Plain-text document sources
.....
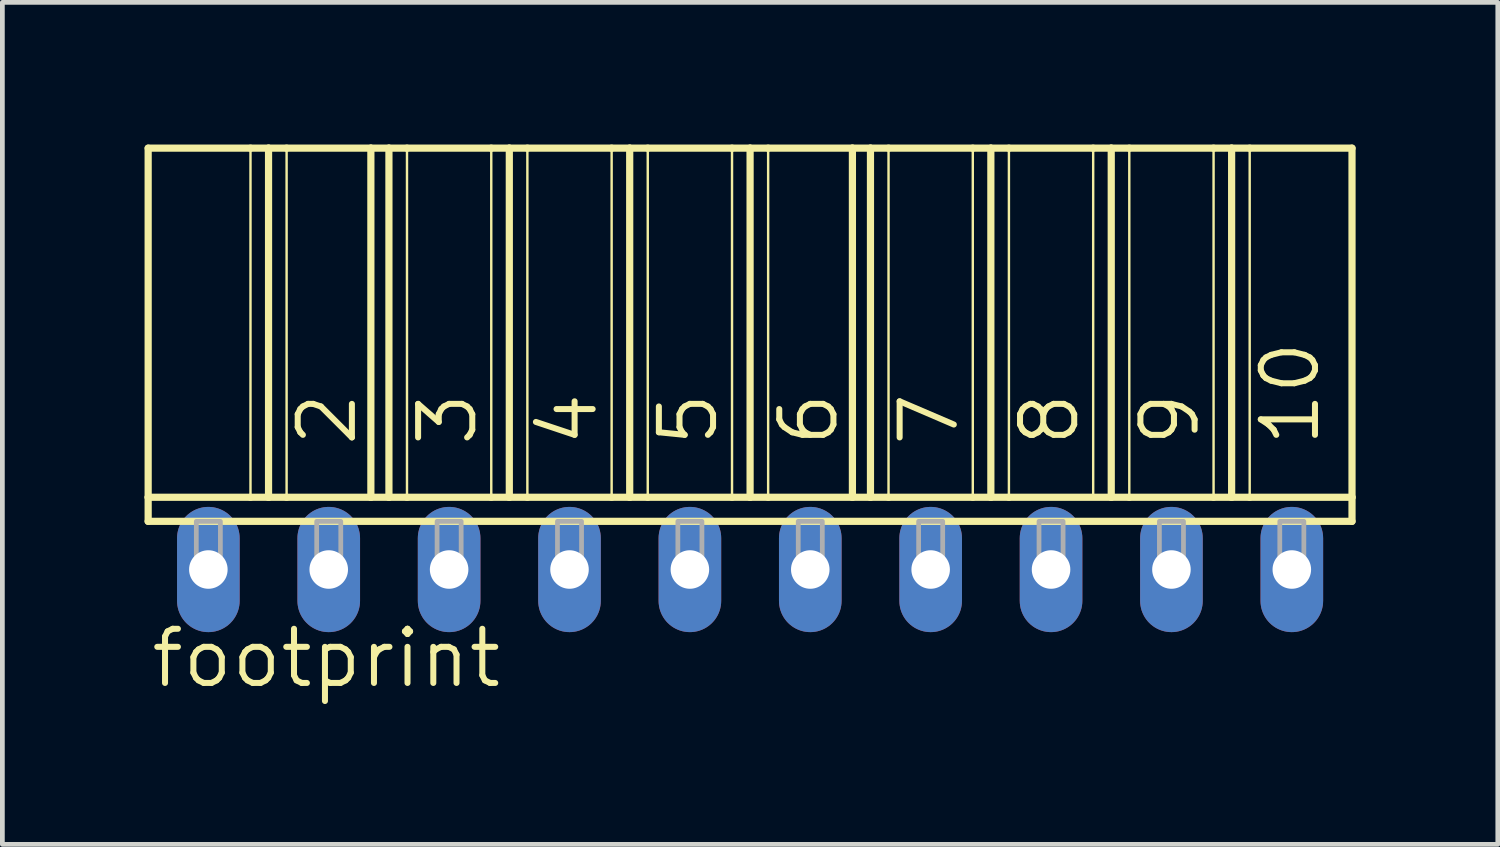
<source format=kicad_pcb>
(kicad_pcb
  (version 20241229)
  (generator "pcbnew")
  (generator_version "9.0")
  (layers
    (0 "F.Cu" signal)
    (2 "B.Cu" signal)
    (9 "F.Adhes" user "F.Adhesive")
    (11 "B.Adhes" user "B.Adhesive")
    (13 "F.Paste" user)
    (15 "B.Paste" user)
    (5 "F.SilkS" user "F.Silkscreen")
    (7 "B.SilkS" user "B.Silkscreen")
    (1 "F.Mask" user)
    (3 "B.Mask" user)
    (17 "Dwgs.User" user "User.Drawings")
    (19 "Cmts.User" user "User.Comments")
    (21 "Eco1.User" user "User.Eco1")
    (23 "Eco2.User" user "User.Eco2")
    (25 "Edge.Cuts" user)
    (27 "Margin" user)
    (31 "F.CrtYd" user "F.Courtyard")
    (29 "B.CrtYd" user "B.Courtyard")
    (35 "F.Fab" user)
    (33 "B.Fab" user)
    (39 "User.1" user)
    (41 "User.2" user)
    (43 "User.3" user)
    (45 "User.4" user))
  (footprint "footprint"
    (layer "F.Cu")
    (at 12.776 8.966)
    (property "Reference" "footprint" (at -12.7 2.54 0) (layer "F.SilkS") (effects (font (size 1.143 1.143) (thickness 0.127)) (justify left bottom)))
    (fp_line (start -12.7 -8.89) (end -10.541 -8.89) (stroke (width 0.152) (type solid)) (layer "F.SilkS"))
    (fp_line (start -12.7 -1.524) (end -12.7 -8.89) (stroke (width 0.152) (type solid)) (layer "F.SilkS"))
    (fp_line (start -12.7 -1.524) (end -10.541 -1.524) (stroke (width 0.152) (type solid)) (layer "F.SilkS"))
    (fp_line (start -12.7 -1.016) (end -12.7 -1.524) (stroke (width 0.152) (type solid)) (layer "F.SilkS"))
    (fp_line (start -12.7 -1.016) (end 12.7 -1.016) (stroke (width 0.152) (type solid)) (layer "F.SilkS"))
    (fp_line (start -10.541 -8.89) (end -10.541 -1.524) (stroke (width 0.051) (type solid)) (layer "F.SilkS"))
    (fp_line (start -10.541 -8.89) (end -10.16 -8.89) (stroke (width 0.152) (type solid)) (layer "F.SilkS"))
    (fp_line (start -10.541 -1.524) (end -10.16 -1.524) (stroke (width 0.152) (type solid)) (layer "F.SilkS"))
    (fp_line (start -10.16 -8.89) (end -10.16 -1.524) (stroke (width 0.152) (type solid)) (layer "F.SilkS"))
    (fp_line (start -10.16 -8.89) (end -9.779 -8.89) (stroke (width 0.152) (type solid)) (layer "F.SilkS"))
    (fp_line (start -10.16 -1.524) (end -9.779 -1.524) (stroke (width 0.152) (type solid)) (layer "F.SilkS"))
    (fp_line (start -9.779 -8.89) (end -9.779 -1.524) (stroke (width 0.051) (type solid)) (layer "F.SilkS"))
    (fp_line (start -9.779 -8.89) (end -8.001 -8.89) (stroke (width 0.152) (type solid)) (layer "F.SilkS"))
    (fp_line (start -9.779 -1.524) (end -8.001 -1.524) (stroke (width 0.152) (type solid)) (layer "F.SilkS"))
    (fp_line (start -8.001 -8.89) (end -8.001 -1.524) (stroke (width 0.152) (type solid)) (layer "F.SilkS"))
    (fp_line (start -8.001 -8.89) (end -7.62 -8.89) (stroke (width 0.152) (type solid)) (layer "F.SilkS"))
    (fp_line (start -8.001 -1.524) (end -7.62 -1.524) (stroke (width 0.152) (type solid)) (layer "F.SilkS"))
    (fp_line (start -7.62 -8.89) (end -7.62 -1.524) (stroke (width 0.152) (type solid)) (layer "F.SilkS"))
    (fp_line (start -7.62 -8.89) (end -7.239 -8.89) (stroke (width 0.152) (type solid)) (layer "F.SilkS"))
    (fp_line (start -7.62 -1.524) (end -7.239 -1.524) (stroke (width 0.152) (type solid)) (layer "F.SilkS"))
    (fp_line (start -7.239 -8.89) (end -7.239 -1.524) (stroke (width 0.051) (type solid)) (layer "F.SilkS"))
    (fp_line (start -7.239 -8.89) (end -5.461 -8.89) (stroke (width 0.152) (type solid)) (layer "F.SilkS"))
    (fp_line (start -7.239 -1.524) (end -5.461 -1.524) (stroke (width 0.152) (type solid)) (layer "F.SilkS"))
    (fp_line (start -5.461 -8.89) (end -5.461 -1.524) (stroke (width 0.051) (type solid)) (layer "F.SilkS"))
    (fp_line (start -5.461 -8.89) (end -5.08 -8.89) (stroke (width 0.152) (type solid)) (layer "F.SilkS"))
    (fp_line (start -5.461 -1.524) (end -5.08 -1.524) (stroke (width 0.152) (type solid)) (layer "F.SilkS"))
    (fp_line (start -5.08 -8.89) (end -5.08 -1.524) (stroke (width 0.152) (type solid)) (layer "F.SilkS"))
    (fp_line (start -5.08 -8.89) (end -4.699 -8.89) (stroke (width 0.152) (type solid)) (layer "F.SilkS"))
    (fp_line (start -5.08 -1.524) (end -4.699 -1.524) (stroke (width 0.152) (type solid)) (layer "F.SilkS"))
    (fp_line (start -4.699 -8.89) (end -4.699 -1.524) (stroke (width 0.051) (type solid)) (layer "F.SilkS"))
    (fp_line (start -4.699 -8.89) (end -2.921 -8.89) (stroke (width 0.152) (type solid)) (layer "F.SilkS"))
    (fp_line (start -4.699 -1.524) (end -2.921 -1.524) (stroke (width 0.152) (type solid)) (layer "F.SilkS"))
    (fp_line (start -2.921 -8.89) (end -2.921 -1.524) (stroke (width 0.051) (type solid)) (layer "F.SilkS"))
    (fp_line (start -2.921 -8.89) (end -2.54 -8.89) (stroke (width 0.152) (type solid)) (layer "F.SilkS"))
    (fp_line (start -2.921 -1.524) (end -2.54 -1.524) (stroke (width 0.152) (type solid)) (layer "F.SilkS"))
    (fp_line (start -2.54 -8.89) (end -2.54 -1.524) (stroke (width 0.152) (type solid)) (layer "F.SilkS"))
    (fp_line (start -2.54 -8.89) (end -2.159 -8.89) (stroke (width 0.152) (type solid)) (layer "F.SilkS"))
    (fp_line (start -2.54 -1.524) (end -2.159 -1.524) (stroke (width 0.152) (type solid)) (layer "F.SilkS"))
    (fp_line (start -2.159 -8.89) (end -2.159 -1.524) (stroke (width 0.051) (type solid)) (layer "F.SilkS"))
    (fp_line (start -2.159 -8.89) (end -0.381 -8.89) (stroke (width 0.152) (type solid)) (layer "F.SilkS"))
    (fp_line (start -2.159 -1.524) (end -0.381 -1.524) (stroke (width 0.152) (type solid)) (layer "F.SilkS"))
    (fp_line (start -0.381 -8.89) (end -0.381 -1.524) (stroke (width 0.051) (type solid)) (layer "F.SilkS"))
    (fp_line (start -0.381 -8.89) (end 0 -8.89) (stroke (width 0.152) (type solid)) (layer "F.SilkS"))
    (fp_line (start -0.381 -1.524) (end 0 -1.524) (stroke (width 0.152) (type solid)) (layer "F.SilkS"))
    (fp_line (start 0 -8.89) (end 0 -1.524) (stroke (width 0.152) (type solid)) (layer "F.SilkS"))
    (fp_line (start 0 -8.89) (end 0.381 -8.89) (stroke (width 0.152) (type solid)) (layer "F.SilkS"))
    (fp_line (start 0 -1.524) (end 0.381 -1.524) (stroke (width 0.152) (type solid)) (layer "F.SilkS"))
    (fp_line (start 0.381 -8.89) (end 0.381 -1.524) (stroke (width 0.051) (type solid)) (layer "F.SilkS"))
    (fp_line (start 0.381 -8.89) (end 2.159 -8.89) (stroke (width 0.152) (type solid)) (layer "F.SilkS"))
    (fp_line (start 0.381 -1.524) (end 2.159 -1.524) (stroke (width 0.152) (type solid)) (layer "F.SilkS"))
    (fp_line (start 2.159 -8.89) (end 2.159 -1.524) (stroke (width 0.152) (type solid)) (layer "F.SilkS"))
    (fp_line (start 2.159 -8.89) (end 2.54 -8.89) (stroke (width 0.152) (type solid)) (layer "F.SilkS"))
    (fp_line (start 2.159 -1.524) (end 2.54 -1.524) (stroke (width 0.152) (type solid)) (layer "F.SilkS"))
    (fp_line (start 2.54 -8.89) (end 2.54 -1.524) (stroke (width 0.152) (type solid)) (layer "F.SilkS"))
    (fp_line (start 2.54 -8.89) (end 2.921 -8.89) (stroke (width 0.152) (type solid)) (layer "F.SilkS"))
    (fp_line (start 2.54 -1.524) (end 2.921 -1.524) (stroke (width 0.152) (type solid)) (layer "F.SilkS"))
    (fp_line (start 2.921 -8.89) (end 2.921 -1.524) (stroke (width 0.051) (type solid)) (layer "F.SilkS"))
    (fp_line (start 2.921 -8.89) (end 4.699 -8.89) (stroke (width 0.152) (type solid)) (layer "F.SilkS"))
    (fp_line (start 2.921 -1.524) (end 4.699 -1.524) (stroke (width 0.152) (type solid)) (layer "F.SilkS"))
    (fp_line (start 4.699 -8.89) (end 4.699 -1.524) (stroke (width 0.051) (type solid)) (layer "F.SilkS"))
    (fp_line (start 4.699 -8.89) (end 5.08 -8.89) (stroke (width 0.152) (type solid)) (layer "F.SilkS"))
    (fp_line (start 4.699 -1.524) (end 5.08 -1.524) (stroke (width 0.152) (type solid)) (layer "F.SilkS"))
    (fp_line (start 5.08 -8.89) (end 5.08 -1.524) (stroke (width 0.152) (type solid)) (layer "F.SilkS"))
    (fp_line (start 5.08 -8.89) (end 5.461 -8.89) (stroke (width 0.152) (type solid)) (layer "F.SilkS"))
    (fp_line (start 5.08 -1.524) (end 5.461 -1.524) (stroke (width 0.152) (type solid)) (layer "F.SilkS"))
    (fp_line (start 5.461 -8.89) (end 5.461 -1.524) (stroke (width 0.051) (type solid)) (layer "F.SilkS"))
    (fp_line (start 5.461 -8.89) (end 7.239 -8.89) (stroke (width 0.152) (type solid)) (layer "F.SilkS"))
    (fp_line (start 5.461 -1.524) (end 7.62 -1.524) (stroke (width 0.152) (type solid)) (layer "F.SilkS"))
    (fp_line (start 7.239 -8.89) (end 7.239 -1.524) (stroke (width 0.051) (type solid)) (layer "F.SilkS"))
    (fp_line (start 7.239 -8.89) (end 7.62 -8.89) (stroke (width 0.152) (type solid)) (layer "F.SilkS"))
    (fp_line (start 7.62 -8.89) (end 7.62 -1.524) (stroke (width 0.152) (type solid)) (layer "F.SilkS"))
    (fp_line (start 7.62 -8.89) (end 8.001 -8.89) (stroke (width 0.152) (type solid)) (layer "F.SilkS"))
    (fp_line (start 7.62 -1.524) (end 8.001 -1.524) (stroke (width 0.152) (type solid)) (layer "F.SilkS"))
    (fp_line (start 8.001 -8.89) (end 8.001 -1.524) (stroke (width 0.051) (type solid)) (layer "F.SilkS"))
    (fp_line (start 8.001 -8.89) (end 9.779 -8.89) (stroke (width 0.152) (type solid)) (layer "F.SilkS"))
    (fp_line (start 8.001 -1.524) (end 9.779 -1.524) (stroke (width 0.152) (type solid)) (layer "F.SilkS"))
    (fp_line (start 9.779 -8.89) (end 9.779 -1.524) (stroke (width 0.051) (type solid)) (layer "F.SilkS"))
    (fp_line (start 9.779 -8.89) (end 10.16 -8.89) (stroke (width 0.152) (type solid)) (layer "F.SilkS"))
    (fp_line (start 9.779 -1.524) (end 10.16 -1.524) (stroke (width 0.152) (type solid)) (layer "F.SilkS"))
    (fp_line (start 10.16 -8.89) (end 10.16 -1.524) (stroke (width 0.152) (type solid)) (layer "F.SilkS"))
    (fp_line (start 10.16 -8.89) (end 10.541 -8.89) (stroke (width 0.152) (type solid)) (layer "F.SilkS"))
    (fp_line (start 10.16 -1.524) (end 10.541 -1.524) (stroke (width 0.152) (type solid)) (layer "F.SilkS"))
    (fp_line (start 10.541 -8.89) (end 10.541 -1.524) (stroke (width 0.051) (type solid)) (layer "F.SilkS"))
    (fp_line (start 10.541 -8.89) (end 12.7 -8.89) (stroke (width 0.152) (type solid)) (layer "F.SilkS"))
    (fp_line (start 10.541 -1.524) (end 12.7 -1.524) (stroke (width 0.152) (type solid)) (layer "F.SilkS"))
    (fp_line (start 12.7 -8.89) (end 12.7 -1.524) (stroke (width 0.152) (type solid)) (layer "F.SilkS"))
    (fp_line (start 12.7 -1.524) (end 12.7 -1.016) (stroke (width 0.152) (type solid)) (layer "F.SilkS"))
    (fp_poly (pts (xy -11.684 0) (xy -11.176 0) (xy -11.176 -1.016) (xy -11.684 -1.016)) (stroke (width 0.1) (type solid)) (fill no) (layer "F.Fab"))
    (fp_poly (pts (xy -9.144 0) (xy -8.636 0) (xy -8.636 -1.016) (xy -9.144 -1.016)) (stroke (width 0.1) (type solid)) (fill no) (layer "F.Fab"))
    (fp_poly (pts (xy -6.604 0) (xy -6.096 0) (xy -6.096 -1.016) (xy -6.604 -1.016)) (stroke (width 0.1) (type solid)) (fill no) (layer "F.Fab"))
    (fp_poly (pts (xy -4.064 0) (xy -3.556 0) (xy -3.556 -1.016) (xy -4.064 -1.016)) (stroke (width 0.1) (type solid)) (fill no) (layer "F.Fab"))
    (fp_poly (pts (xy -1.524 0) (xy -1.016 0) (xy -1.016 -1.016) (xy -1.524 -1.016)) (stroke (width 0.1) (type solid)) (fill no) (layer "F.Fab"))
    (fp_poly (pts (xy 1.016 0) (xy 1.524 0) (xy 1.524 -1.016) (xy 1.016 -1.016)) (stroke (width 0.1) (type solid)) (fill no) (layer "F.Fab"))
    (fp_poly (pts (xy 3.556 0) (xy 4.064 0) (xy 4.064 -1.016) (xy 3.556 -1.016)) (stroke (width 0.1) (type solid)) (fill no) (layer "F.Fab"))
    (fp_poly (pts (xy 6.096 0) (xy 6.604 0) (xy 6.604 -1.016) (xy 6.096 -1.016)) (stroke (width 0.1) (type solid)) (fill no) (layer "F.Fab"))
    (fp_poly (pts (xy 8.636 0) (xy 9.144 0) (xy 9.144 -1.016) (xy 8.636 -1.016)) (stroke (width 0.1) (type solid)) (fill no) (layer "F.Fab"))
    (fp_poly (pts (xy 11.176 0) (xy 11.684 0) (xy 11.684 -1.016) (xy 11.176 -1.016)) (stroke (width 0.1) (type solid)) (fill no) (layer "F.Fab"))
    (fp_text user "8" (at 6.985 -2.54 90) (layer "F.SilkS") (effects (font (size 1.143 1.143) (thickness 0.127)) (justify left bottom)))
    (fp_text user "7" (at 4.445 -2.54 90) (layer "F.SilkS") (effects (font (size 1.143 1.143) (thickness 0.127)) (justify left bottom)))
    (fp_text user "10" (at 12.065 -2.54 90) (layer "F.SilkS") (effects (font (size 1.143 1.143) (thickness 0.127)) (justify left bottom)))
    (fp_text user "3" (at -5.715 -2.54 90) (layer "F.SilkS") (effects (font (size 1.143 1.143) (thickness 0.127)) (justify left bottom)))
    (fp_text user "6" (at 1.905 -2.54 90) (layer "F.SilkS") (effects (font (size 1.143 1.143) (thickness 0.127)) (justify left bottom)))
    (fp_text user "9" (at 9.525 -2.54 90) (layer "F.SilkS") (effects (font (size 1.143 1.143) (thickness 0.127)) (justify left bottom)))
    (fp_text user "4" (at -3.175 -2.54 90) (layer "F.SilkS") (effects (font (size 1.143 1.143) (thickness 0.127)) (justify left bottom)))
    (fp_text user "5" (at -0.635 -2.54 90) (layer "F.SilkS") (effects (font (size 1.143 1.143) (thickness 0.127)) (justify left bottom)))
    (fp_text user "2" (at -8.255 -2.54 90) (layer "F.SilkS") (effects (font (size 1.143 1.143) (thickness 0.127)) (justify left bottom)))
    (pad "1" thru_hole oval (at -11.43 0 90) (size 2.642 1.321) (drill 0.813) (layers "*.Cu" "*.Mask"))
    (pad "2" thru_hole oval (at -8.89 0 90) (size 2.642 1.321) (drill 0.813) (layers "*.Cu" "*.Mask"))
    (pad "3" thru_hole oval (at -6.35 0 90) (size 2.642 1.321) (drill 0.813) (layers "*.Cu" "*.Mask"))
    (pad "4" thru_hole oval (at -3.81 0 90) (size 2.642 1.321) (drill 0.813) (layers "*.Cu" "*.Mask"))
    (pad "5" thru_hole oval (at -1.27 0 90) (size 2.642 1.321) (drill 0.813) (layers "*.Cu" "*.Mask"))
    (pad "6" thru_hole oval (at 1.27 0 90) (size 2.642 1.321) (drill 0.813) (layers "*.Cu" "*.Mask"))
    (pad "7" thru_hole oval (at 3.81 0 90) (size 2.642 1.321) (drill 0.813) (layers "*.Cu" "*.Mask"))
    (pad "8" thru_hole oval (at 6.35 0 90) (size 2.642 1.321) (drill 0.813) (layers "*.Cu" "*.Mask"))
    (pad "9" thru_hole oval (at 8.89 0 90) (size 2.642 1.321) (drill 0.813) (layers "*.Cu" "*.Mask"))
    (pad "10" thru_hole oval (at 11.43 0 90) (size 2.642 1.321) (drill 0.813) (layers "*.Cu" "*.Mask")))
  (gr_rect
    (start -3 -3)
    (end 28.552 14.765)
    (stroke (width 0.1) (type default))
    (fill no)
    (layer "Edge.Cuts")))
</source>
.....
Prompt: Copy out every line of the data in which the word "footprint" is found.

Expected answer:
  (footprint "footprint"
    (property "Reference" "footprint" (at -12.7 2.54 0) (layer "F.SilkS") (effects (font (size 1.143 1.143) (thickness 0.127)) (justify left bottom)))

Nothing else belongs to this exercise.